··· The records

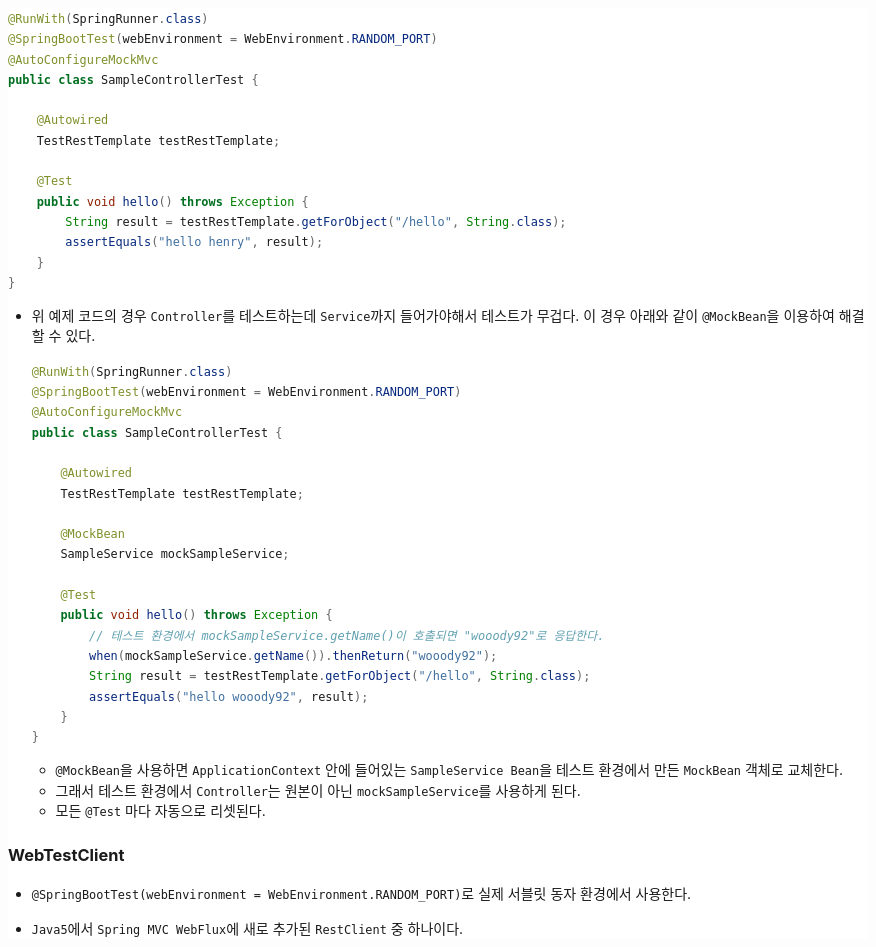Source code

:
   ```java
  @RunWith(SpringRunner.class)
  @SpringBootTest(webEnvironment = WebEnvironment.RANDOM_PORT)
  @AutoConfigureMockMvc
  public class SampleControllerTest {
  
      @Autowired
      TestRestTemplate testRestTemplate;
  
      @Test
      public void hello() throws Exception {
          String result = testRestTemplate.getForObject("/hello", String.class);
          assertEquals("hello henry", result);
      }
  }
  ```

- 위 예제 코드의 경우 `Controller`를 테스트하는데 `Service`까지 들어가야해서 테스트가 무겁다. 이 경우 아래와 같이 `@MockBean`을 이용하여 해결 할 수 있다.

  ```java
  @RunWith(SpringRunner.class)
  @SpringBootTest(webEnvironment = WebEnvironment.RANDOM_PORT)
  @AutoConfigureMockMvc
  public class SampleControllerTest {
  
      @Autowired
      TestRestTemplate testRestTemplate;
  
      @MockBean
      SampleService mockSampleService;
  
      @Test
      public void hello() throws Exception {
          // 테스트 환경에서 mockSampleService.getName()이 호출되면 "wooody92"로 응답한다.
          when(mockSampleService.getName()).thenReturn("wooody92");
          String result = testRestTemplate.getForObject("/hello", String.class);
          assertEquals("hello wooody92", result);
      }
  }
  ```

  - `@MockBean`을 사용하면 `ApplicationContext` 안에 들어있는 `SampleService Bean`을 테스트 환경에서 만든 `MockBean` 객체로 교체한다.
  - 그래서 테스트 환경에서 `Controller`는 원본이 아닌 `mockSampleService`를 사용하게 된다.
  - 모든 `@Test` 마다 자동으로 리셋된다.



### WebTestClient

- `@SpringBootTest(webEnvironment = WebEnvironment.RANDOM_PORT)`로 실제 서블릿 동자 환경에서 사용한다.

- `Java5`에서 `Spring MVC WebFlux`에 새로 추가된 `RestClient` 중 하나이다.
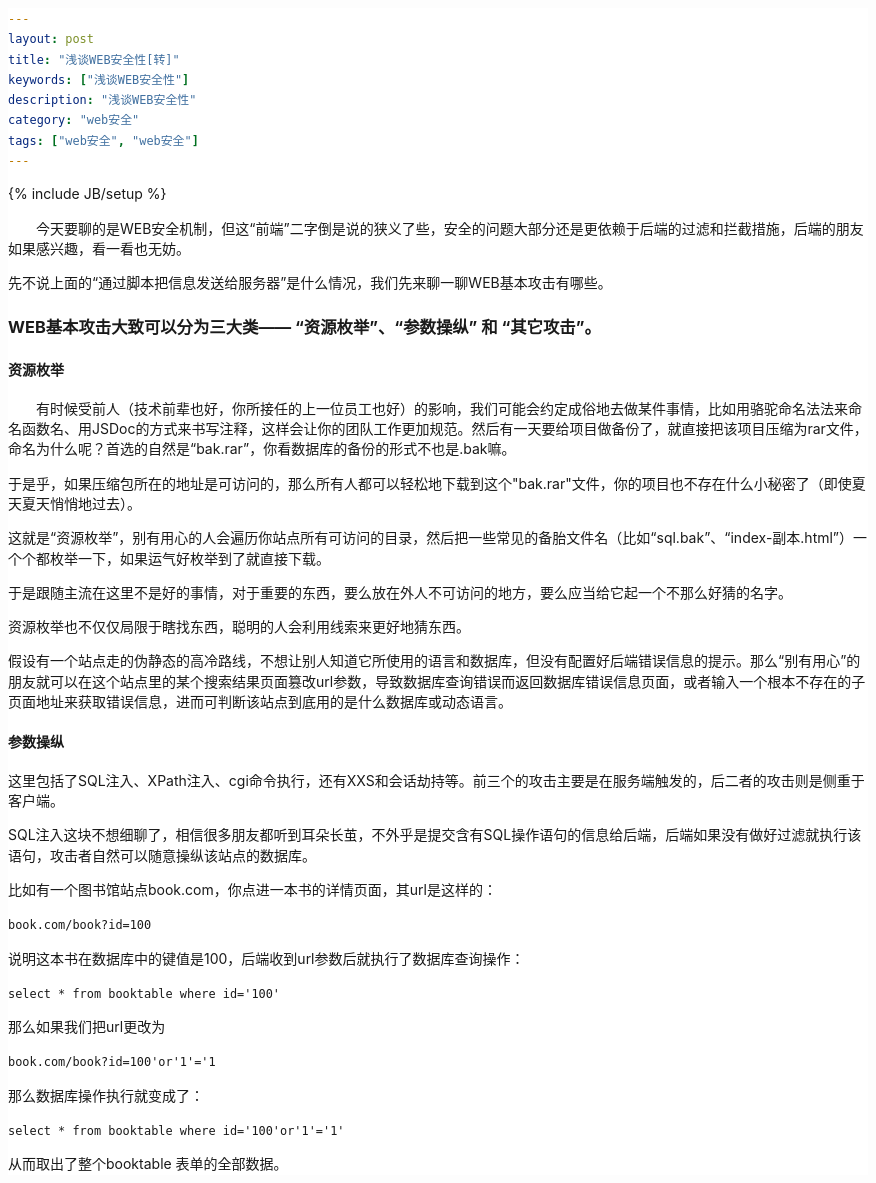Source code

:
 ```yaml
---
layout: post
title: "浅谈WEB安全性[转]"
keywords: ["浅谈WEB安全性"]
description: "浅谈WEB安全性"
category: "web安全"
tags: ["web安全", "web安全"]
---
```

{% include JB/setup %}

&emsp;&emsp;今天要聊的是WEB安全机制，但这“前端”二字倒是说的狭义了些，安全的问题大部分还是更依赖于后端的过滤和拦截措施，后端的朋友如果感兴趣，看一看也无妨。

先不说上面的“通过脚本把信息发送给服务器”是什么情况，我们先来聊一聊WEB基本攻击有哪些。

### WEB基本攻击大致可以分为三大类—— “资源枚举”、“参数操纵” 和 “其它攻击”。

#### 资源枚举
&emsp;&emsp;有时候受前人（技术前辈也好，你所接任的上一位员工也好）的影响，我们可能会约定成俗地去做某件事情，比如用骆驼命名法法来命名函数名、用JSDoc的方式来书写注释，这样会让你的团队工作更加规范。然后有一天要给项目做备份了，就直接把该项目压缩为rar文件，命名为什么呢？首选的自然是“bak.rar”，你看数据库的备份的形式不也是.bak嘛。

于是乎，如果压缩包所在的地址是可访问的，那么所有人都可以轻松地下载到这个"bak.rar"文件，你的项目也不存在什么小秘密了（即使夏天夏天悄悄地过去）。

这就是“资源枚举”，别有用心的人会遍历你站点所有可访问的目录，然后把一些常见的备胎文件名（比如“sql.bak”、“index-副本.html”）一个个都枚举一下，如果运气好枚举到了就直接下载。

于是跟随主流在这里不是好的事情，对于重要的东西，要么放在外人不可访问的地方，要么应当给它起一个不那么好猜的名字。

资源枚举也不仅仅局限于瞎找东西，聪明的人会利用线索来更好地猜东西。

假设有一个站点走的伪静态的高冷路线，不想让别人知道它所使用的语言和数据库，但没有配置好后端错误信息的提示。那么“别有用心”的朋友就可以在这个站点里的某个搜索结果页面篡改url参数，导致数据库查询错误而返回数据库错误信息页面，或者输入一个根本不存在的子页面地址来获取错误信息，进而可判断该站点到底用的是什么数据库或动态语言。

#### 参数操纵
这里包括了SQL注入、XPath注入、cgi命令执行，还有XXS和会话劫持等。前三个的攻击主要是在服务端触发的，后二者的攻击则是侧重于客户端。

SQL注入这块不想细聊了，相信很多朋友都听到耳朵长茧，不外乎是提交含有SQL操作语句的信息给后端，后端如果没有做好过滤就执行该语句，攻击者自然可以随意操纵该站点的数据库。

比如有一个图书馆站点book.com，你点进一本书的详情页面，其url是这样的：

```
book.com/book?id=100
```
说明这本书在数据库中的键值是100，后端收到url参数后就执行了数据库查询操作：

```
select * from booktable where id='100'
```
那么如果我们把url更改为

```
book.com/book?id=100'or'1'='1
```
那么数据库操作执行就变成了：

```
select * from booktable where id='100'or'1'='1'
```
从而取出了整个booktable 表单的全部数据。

······

Aim of the exercise - Which lines of the data contain "환경에서"? Copy them all.

Your response -
          // 테스트 환경에서 mockSampleService.getName()이 호출되면 "wooody92"로 응답한다.
  - `@MockBean`을 사용하면 `ApplicationContext` 안에 들어있는 `SampleService Bean`을 테스트 환경에서 만든 `MockBean` 객체로 교체한다.
  - 그래서 테스트 환경에서 `Controller`는 원본이 아닌 `mockSampleService`를 사용하게 된다.
- `@SpringBootTest(webEnvironment = WebEnvironment.RANDOM_PORT)`로 실제 서블릿 동자 환경에서 사용한다.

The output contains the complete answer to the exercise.